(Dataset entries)
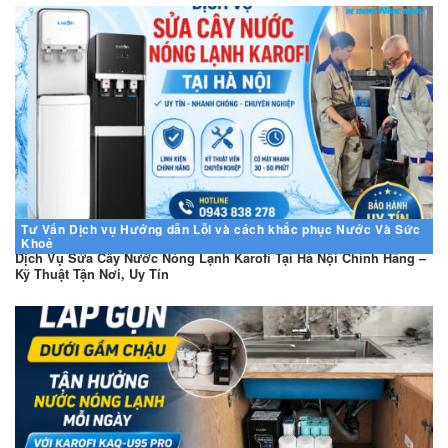
Tư Vấn
Dịch vụ
Hướng dẫn
Lỗi và cách khắc phục
Nước Và Sức
Khoẻ
Dịch Vụ Sửa Cây Nước Nóng Lạnh Karofi Tại Hà Nội Chính Hãng –
Kỹ Thuật Tận Nơi, Uy Tín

# Task prompt
Please keep every line of the data the same when you reproduce it, and keep every picture out.

# Worked solution
Tư Vấn
Dịch vụ
Hướng dẫn
Lỗi và cách khắc phục
Nước Và Sức
Khoẻ
Dịch Vụ Sửa Cây Nước Nóng Lạnh Karofi Tại Hà Nội Chính Hãng –
Kỹ Thuật Tận Nơi, Uy Tín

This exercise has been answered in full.